El aparato de seguridad está dominado por el NISS, verdadera columna vertebral del régimen que controla al conjunto de la población. Está estrechamente vinculado a la CIA y a los servicios de inteligencia occidentales, a los que suministra desde 2001 todos los datos de que dispone sobre los movimientos terroristas islamistas, del Sahel a Afganistán. Su responsable, Salah Gosh, aspirante a suceder a Omar al Bashir, se había visto relegado y posteriormente encarcelado, para regresar a primera fila hace un año. Es bien recibido en Estados Unidos y en Europa, adonde viaja con frecuencia para coordinar su actividad con la de sus homólogos occidentales y perseguir a los opositores al régimen. Tal vez el Comité Militar lo aisló solo como maniobra de distracción, o en un intento de despachar a un contrincante peligroso.

Retos antiguos y nuevos actores

* Saqueos y prebendas

Ejército y servicios de inteligencia acaparan el 80% del presupuesto nacional: se calcula que 70.000 millones de dólares en ingresos petroleros se han evaporado sin dejar rastro en 20 años. Los privilegios concedidos a los altos dignatarios son variados: prestaciones en especie como coches, alojamiento, viajes al extranjero y, sobre todo, tráficos ilícitos (impuestos a migrantes y pasadores de fronteras, buscadores de oro, etc.), asignación de amplias fincas agrícolas y participación en el complejo militar-industrial. Sudán se ha hecho con una prospera industria armamentista, cuyos productos (armas ligeras, vehículos blindados y hasta aeronaves con licencia) triunfan en las ferias internacionales. Las fortunas adquiridas de este modo se depositan en los bancos occidentales o se invierten en el sector inmobiliario dubaití, malasio o chino.

* Una sociedad que se urbaniza deprisa

En un contexto de apertura económica al capital extranjero procedente de China, de los países del Golfo y de Turquía, ha surgido una clase media urbana dedicada al comercio y a los servicios. La misma clase, instruida y abierta al exterior, que hoy sale a la calle y que ha visto irse a pique sus ingresos con la crisis económica estatal. Esta clase media se había conformado con el régimen, que le había concedido algo similar a una liberalización política y cultural, a pesar de las restricciones de que son objeto en especial las mujeres. Y es que la sociedad sudanesa ha cambiado mucho en 30 años de dictadura, y las redes sociales le permiten acceder al mundo, más cercano gracias a la emigración al Golfo o a Europa.

Datos extraídos:

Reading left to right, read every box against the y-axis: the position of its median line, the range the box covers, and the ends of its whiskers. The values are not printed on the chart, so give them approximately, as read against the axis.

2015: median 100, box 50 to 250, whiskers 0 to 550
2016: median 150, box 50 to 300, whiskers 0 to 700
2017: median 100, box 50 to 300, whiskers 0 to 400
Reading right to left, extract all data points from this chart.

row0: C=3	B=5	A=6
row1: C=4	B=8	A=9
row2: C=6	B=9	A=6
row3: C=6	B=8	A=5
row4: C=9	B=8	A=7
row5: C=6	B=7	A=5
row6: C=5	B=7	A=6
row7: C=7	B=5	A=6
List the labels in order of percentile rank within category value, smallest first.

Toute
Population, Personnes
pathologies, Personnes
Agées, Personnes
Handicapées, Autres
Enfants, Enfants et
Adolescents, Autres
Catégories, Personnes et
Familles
...
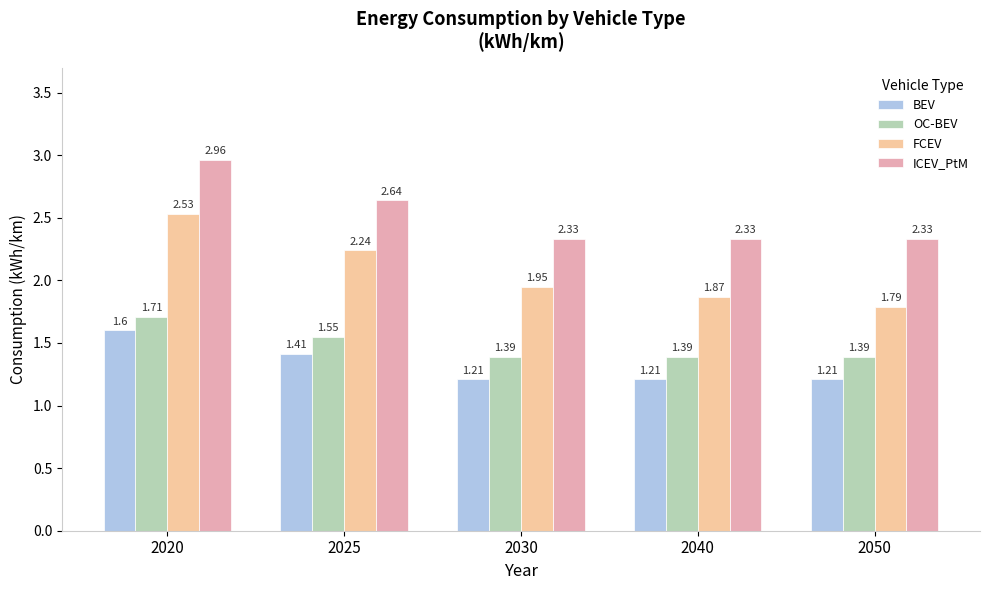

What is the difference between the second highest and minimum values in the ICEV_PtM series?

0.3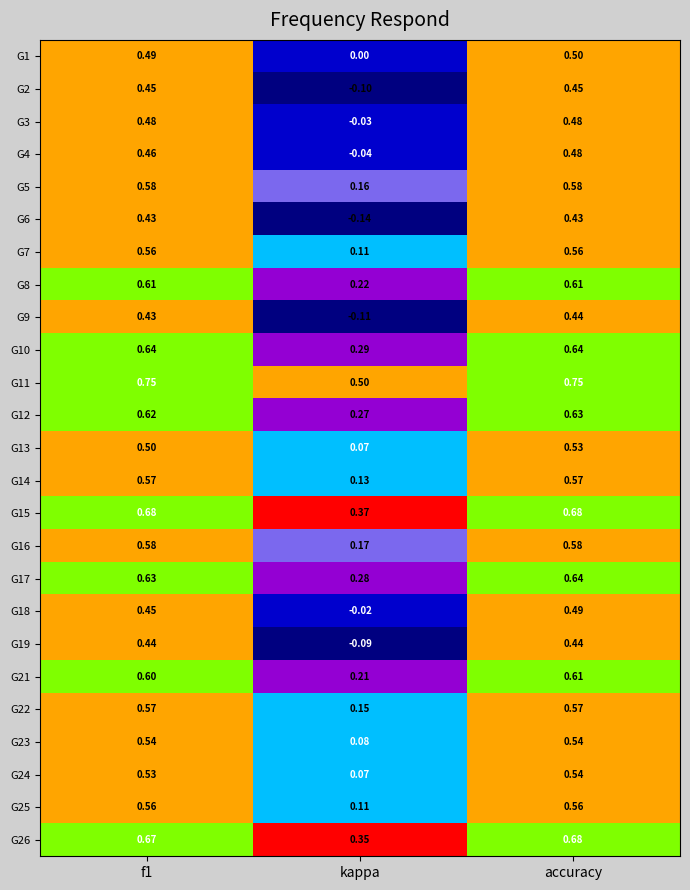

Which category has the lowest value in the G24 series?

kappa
==
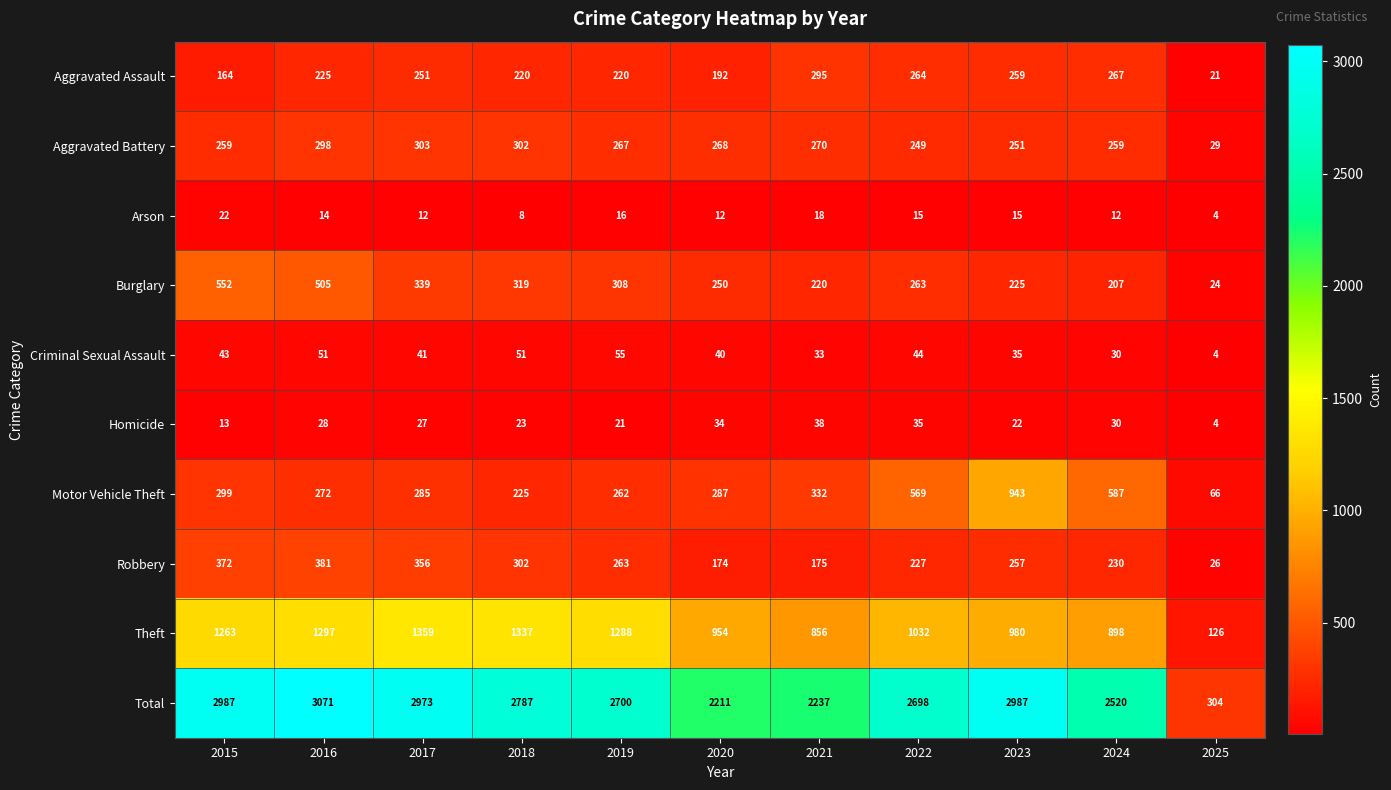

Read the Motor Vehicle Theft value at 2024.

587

Tu objetivo: Continúa el texto sobre el régimen sudanés y su sociedad, partiendo de la última oración que aparece en él.

Resultado del ejercicio:
* …para una oferta política anticuada

En el ámbito político, esta sociedad urbanizada prevalece sobre las fuerzas que antaño estructuraban a la población en torno a partidos y movimientos populares anclados en las zonas rurales. Estos ya no son capaces de responder a las nuevas aspiraciones de la juventud. La representatividad de esas fuerzas tradicionales, conservadoras o progresistas, ya no inspira confianza, al no haberse convocado elecciones libres en tres décadas. La presencia entre los manifestantes y las víctimas de jóvenes tachados de comunistas, baaziatas, nasseristas o nacionalistas árabes plantea un interrogante: ¿cuál es hoy su público? ¿cuál es su reflexión sobre el futuro del país? Como corolario, cabe preguntarse qué partidos y orientaciones políticas pueden surgir del movimiento actual, si es que este está llamado a continuar.

* Los nuevos actores de la movilización social

Una primera respuesta llega de la mano de las formas que adquiere la dirección del movimiento de protesta. La oposición se ha agrupado en colectivos de perfiles variables, camino de entablar negociaciones con el régimen: es el caso concreto de Sudán Call, que reúne a los movimientos rebeldes armados de las regiones de la periferia, por un lado, y a los partidos denominados tradicionales de pueblos y zonas rurales del Sudán “central”, por el otro. El acercamiento de estos dos grupos siempre se ha visto obstaculizado por el recelo mutuo: los representantes de los pueblos marginados periféricos desconfían, debido al desprecio que les han mostrado las elites del Sudán “central”. Sospechan que estas buscan pactar con el poder, al que las vinculan lazos tribales, familiares o de camaradería. Pero estos dos grupos están divididos en su seno, siendo aún frágil su unión bajo la bandera contraria al régimen.

Los rebeldes armados están divididos por razones regionales o ideológicas, y el MPLS-Norte, que pretende acercar la lucha armada y la oposición civil, sin perder la esperanza de una reunificación de Sudán, choca con grupos hostiles a cualquier negociación con Jartum.

En cuanto a la oposición civil, el abanico de las fuerzas tradicionales sigue ahí, con movimientos islámicos conservadores y partidos progresistas que cuentan con el apoyo de la juventud estudiantil y de los sindicatos obreros. Sin embargo, no se conoce con certeza el apoyo real de los partidos nacidos del régimen islamista: el Congreso Nacional, que domina la Asamblea Nacional, es una formación de notables que se han beneficiado del régimen; el Congreso Nacional Popular, por su parte, es una escisión que persigue mantener la agenda inicial de la Revolución para la Salvación Nacional de Hasan al Turabi, con el fin de ampliar la base étnica y social del poder, más allá de las tribus de cultura arabo musulmana del valle del Nilo.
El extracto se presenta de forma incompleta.